Vapi | CodeWorlds

Vapi - complete guide to the voice AI agent platform

What is Vapi?

Vapi is a developer platform for building, testing, and deploying voice AI agents. Instead of connecting speech-to-text, language models, and text-to-speech yourself, Vapi provides a unified pipeline that handles the entire conversation cycle: listening, thinking, and speaking.

The platform has processed over 300 million calls, launched 2.5 million assistants, and is used by more than 500 thousand developers - from startups to Fortune 500 companies. Vapi lets you build your first voice agent in less than an hour, and thanks to its modular architecture, you can choose any LLM, TTS, and STT provider.

Why Vapi?

Key advantages of Vapi

Ultra-low latency - Sub-500ms voice-to-voice response time, making conversations sound natural
BYO Keys - Bring your own API keys to any providers (OpenAI, Anthropic, ElevenLabs, Deepgram, and more)
Flow Studio - Visual builder for designing conversation logic with drag-and-drop
Tool calling - Agents can call your APIs mid-conversation (bookings, CRM, databases)
Multilingual - Over 100 languages and accents
Scalability - Handles millions of concurrent calls
SDK for every platform - Web, iOS, Android, Python, backend

Vapi vs Retell AI vs Bland AI

Feature	Vapi	Retell AI	Bland AI
Latency	~700ms	~600ms	~800ms
Base cost	$0.05/min (+ providers)	~$0.07/min (all-in)	~$0.09/min
True cost	$0.13-$0.31/min	~$0.07-$0.15/min	~$0.09-$0.20/min
BYO models	Full support	Limited	Full support
Visual builder	Flow Studio	Yes	Pathways builder
Open source	No	No	No
HIPAA	$1,000/mo add-on	Included	Included
SDK	Web, iOS, Android, Python	Web, Python	REST API
Concurrent calls	1M+	Unlimited	20,000+/h
Best for	Custom builds, dev-heavy	Inbound support, healthcare	High-volume outbound

Architecture - how does Vapi work?

Vapi acts as an orchestration layer between your application and AI providers. The entire conversation cycle is based on three steps:

1. Listen

Speech-to-text (STT) converts the caller's voice into text. Vapi supports providers like Deepgram, Whisper (OpenAI), Gladia, and Azure Speech.

2. Think

The LLM processes the transcription and generates a response. You can use GPT-4o, Claude, Gemini, Llama, or any other model. In this step, the agent can also call tools (tool calling).

3. Speak

Text-to-speech (TTS) converts the response into voice. Supported providers include ElevenLabs, Play.ht, Azure TTS, LMNT, and others.

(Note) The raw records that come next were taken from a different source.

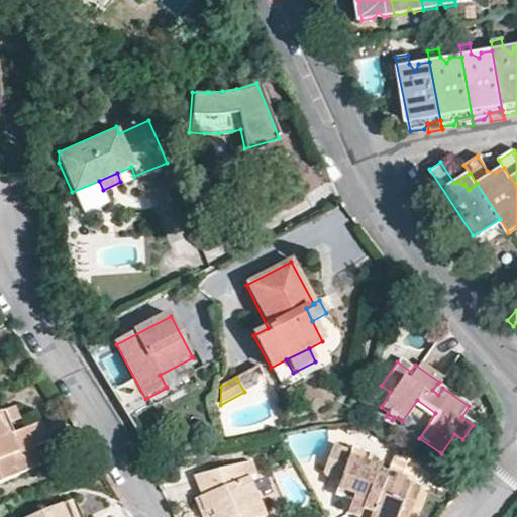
[(438,395),(442,388),(437,384),(432,390),(438,395)]
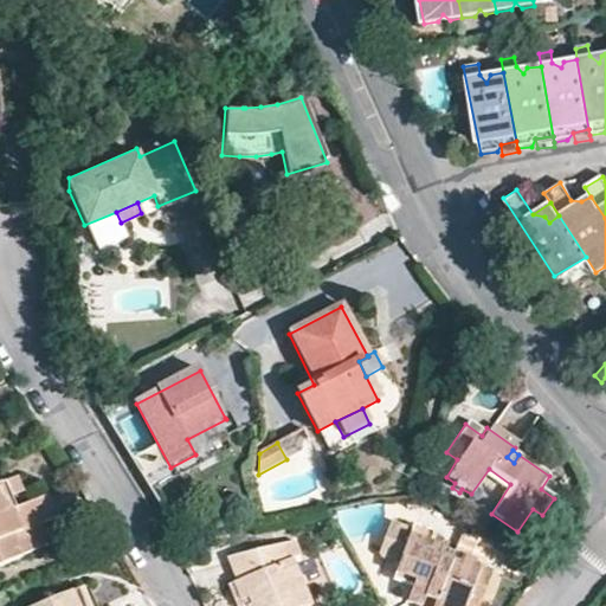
[(17,497),(28,494),(18,469),(6,474),(17,497)]
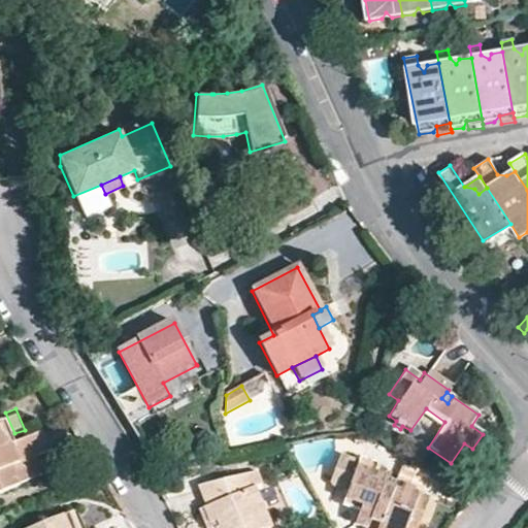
[(24,454),(34,450),(48,442),(41,423),(25,430),(14,433),(5,413),(0,414),(0,486),(20,479),(19,476),(32,471),(24,454)]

Advanced conversation features

Endpointing - Detects when the caller has finished speaking
Interrupt detection - Allows the caller to interrupt the agent while speaking
Backchanneling - Inserts short acknowledgments ("okay", "I see") during processing
Emotion detection - Identifies tone signals such as urgency or frustration

Getting started

SDK installation

Code

Bash

npm install @vapi-ai/web

npm install @vapi-ai/server-sdk

pip install vapi_server_sdk

CLI installation

Code

Bash

curl -sSL https://vapi.ai/install.sh | bash

The CLI automatically detects your tech stack (React, Vue, Next.js, Python, Go, Flutter, React Native) and generates code examples tailored to your project.

Creating an assistant

Code

TypeScript

import Vapi from "@vapi-ai/web";

const vapi = new Vapi("YOUR_PUBLIC_API_KEY");

const assistant = await vapi.assistants.create({
  name: "Customer Support Agent",
  firstMessage: "Hello! How can I help you today?",
  model: {
    provider: "openai",
    model: "gpt-4o",
    temperature: 0.7,
    messages: [
      {
        role: "system",
        content:
          "You are a friendly customer support agent. Help users with their orders and account questions.",
      },
    ],
  },
  voice: {
    provider: "11labs",
    voiceId: "21m00Tcm4TlvDq8ikWAM",
  },
});

Code

Python

from vapi import Vapi
import os

vapi = Vapi(token=os.getenv("VAPI_API_KEY"))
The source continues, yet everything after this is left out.